Sixty-four years after a US-funded scientist conducted an experiment that infected his patients with syphilis in Guatemala, the US government today issued a formal apology to the Central American nation. The scandal, which had been buried in the files of an American researcher of public health services, is documented in the work published by a historian at Wellesley College, Susan Reverby.

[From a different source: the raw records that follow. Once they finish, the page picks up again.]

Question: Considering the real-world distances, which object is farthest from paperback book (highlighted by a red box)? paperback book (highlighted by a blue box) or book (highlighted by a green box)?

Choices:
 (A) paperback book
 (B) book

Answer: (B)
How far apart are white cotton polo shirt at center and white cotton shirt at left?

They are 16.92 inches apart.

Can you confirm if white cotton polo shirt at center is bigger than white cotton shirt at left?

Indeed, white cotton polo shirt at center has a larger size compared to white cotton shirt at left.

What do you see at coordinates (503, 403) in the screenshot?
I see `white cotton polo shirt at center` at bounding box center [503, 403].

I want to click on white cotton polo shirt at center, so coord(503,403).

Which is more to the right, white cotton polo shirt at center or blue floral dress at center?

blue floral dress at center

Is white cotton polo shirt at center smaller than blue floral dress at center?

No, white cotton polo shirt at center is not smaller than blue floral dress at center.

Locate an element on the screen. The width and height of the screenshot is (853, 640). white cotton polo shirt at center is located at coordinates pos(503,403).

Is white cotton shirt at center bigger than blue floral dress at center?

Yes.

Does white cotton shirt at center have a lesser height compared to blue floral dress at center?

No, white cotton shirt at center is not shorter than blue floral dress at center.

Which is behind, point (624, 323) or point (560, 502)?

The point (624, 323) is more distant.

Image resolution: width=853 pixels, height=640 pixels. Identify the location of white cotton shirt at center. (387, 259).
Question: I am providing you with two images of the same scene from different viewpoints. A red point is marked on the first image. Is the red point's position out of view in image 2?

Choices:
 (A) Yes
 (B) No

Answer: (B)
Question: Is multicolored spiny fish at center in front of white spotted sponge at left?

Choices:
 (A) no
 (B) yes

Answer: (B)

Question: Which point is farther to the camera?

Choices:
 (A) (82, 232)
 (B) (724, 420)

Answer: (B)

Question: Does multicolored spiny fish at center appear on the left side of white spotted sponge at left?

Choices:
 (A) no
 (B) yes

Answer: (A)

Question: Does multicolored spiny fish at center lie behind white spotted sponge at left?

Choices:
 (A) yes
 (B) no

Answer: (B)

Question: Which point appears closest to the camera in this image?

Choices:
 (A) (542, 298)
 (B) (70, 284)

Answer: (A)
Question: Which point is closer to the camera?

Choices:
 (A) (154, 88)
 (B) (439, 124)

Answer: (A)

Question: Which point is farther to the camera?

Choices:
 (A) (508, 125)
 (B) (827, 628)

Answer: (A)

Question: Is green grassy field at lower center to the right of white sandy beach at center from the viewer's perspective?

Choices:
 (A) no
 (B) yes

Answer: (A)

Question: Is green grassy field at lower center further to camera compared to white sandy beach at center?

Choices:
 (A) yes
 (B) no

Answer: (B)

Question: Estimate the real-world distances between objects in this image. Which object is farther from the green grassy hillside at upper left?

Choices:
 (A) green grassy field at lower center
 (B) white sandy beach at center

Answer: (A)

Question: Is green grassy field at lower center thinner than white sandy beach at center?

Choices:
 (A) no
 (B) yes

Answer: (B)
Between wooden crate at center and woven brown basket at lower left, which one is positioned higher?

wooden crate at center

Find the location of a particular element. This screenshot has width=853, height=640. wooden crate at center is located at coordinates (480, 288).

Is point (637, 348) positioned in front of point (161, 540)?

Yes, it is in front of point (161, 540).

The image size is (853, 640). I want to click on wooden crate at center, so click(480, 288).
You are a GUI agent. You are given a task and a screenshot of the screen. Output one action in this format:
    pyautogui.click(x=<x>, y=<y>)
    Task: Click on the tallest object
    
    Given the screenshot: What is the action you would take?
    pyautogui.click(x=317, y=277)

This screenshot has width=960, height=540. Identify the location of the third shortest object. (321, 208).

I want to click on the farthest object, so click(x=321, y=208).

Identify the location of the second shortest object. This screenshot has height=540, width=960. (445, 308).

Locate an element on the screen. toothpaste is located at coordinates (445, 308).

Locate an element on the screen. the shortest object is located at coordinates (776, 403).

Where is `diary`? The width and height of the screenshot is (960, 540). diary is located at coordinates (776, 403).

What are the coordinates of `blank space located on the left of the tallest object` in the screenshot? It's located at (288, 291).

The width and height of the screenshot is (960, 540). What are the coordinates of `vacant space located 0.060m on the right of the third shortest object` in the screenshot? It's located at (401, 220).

National Institutes of Health Director Francis Collins called the research described in the report Reverby "deeply disturbing" and "a terrible example of a dark chapter in the history of medicine." He added that US regulations today "would absolutely prohibit this type of study"
Secretary of State Hillary Rodham Clinton also called Guatemalan President Alvaro Colom last night to express his regret. She presented joint apology with Secretary of Health and Human Services Kathleen Sebelius this morning.
the results of the Guatemalan research, which Clinton described as "reprehensible" -were never published. the only case came to light when Reverby found records of John Cutler, a former scientist of the public health Service of the United States, hidden in the archives of the University of Pittsburgh. They told the story of a man who devoted his life to conquer sexually transmitted diseases and led an effort of 2 years in Guatemala to monitor and treat syphilis and gonorrhea. In the 1940s, when it seemed that penicillin was successfully rooting syphilis in the United States, Cutler feared that simply rely on the pill after the disease was diagnosed was not enough. He wanted to test various others chemicals could be applied right after sex would prevent the disease entirely. To do this, of course, he needed the newly infected patients.
Between 1946 and 1948, Cutler performs research on Guatemalans in a national prison, a military barracks, only psychiatric hospital in the country, and national orphanage. He relied on syphilis- prostitutes and gonorrhea infected to transmit the disease to prisoners. A Asylum and army barracks, he and his team also have patients infected with infectious syphilis bacteria taken from humans and animals, mixed with broth of beef heart, distilled water or cerebrospinal fluid. One method involved inserting scrape the skin off the penis of her patients and drops of solution on the flayed flesh for an hour or two, according to the letters cited by Reverby. The children in the orphanage are not infected with syphilis, but Cutler have used in blood tests. Reverby said she found no evidence that patients were informed about what was happening to them. Instead Cutler has won the consent of institutions, often in exchange for shower supplies. Patients were treated with penicillin after infection was confirmed.
ethically, the Guatemala experience can be a step below where infamous Tuskegee, an experiment in which Cutler also participated. In Macon County, Alabama, scientists have made hundreds of African American men with syphilis were not treated so they can monitor the progress of the disease.
In addition to an apology, the US government asked the Institute of Medicine to launch an investigation of the facts in the Guatemala study. An international team of experts organized by the Presidential Commission for the Study of Bioethical issues will also explore the best ways to ensure the raw ethical violations do not occur in medical research in any part of the world.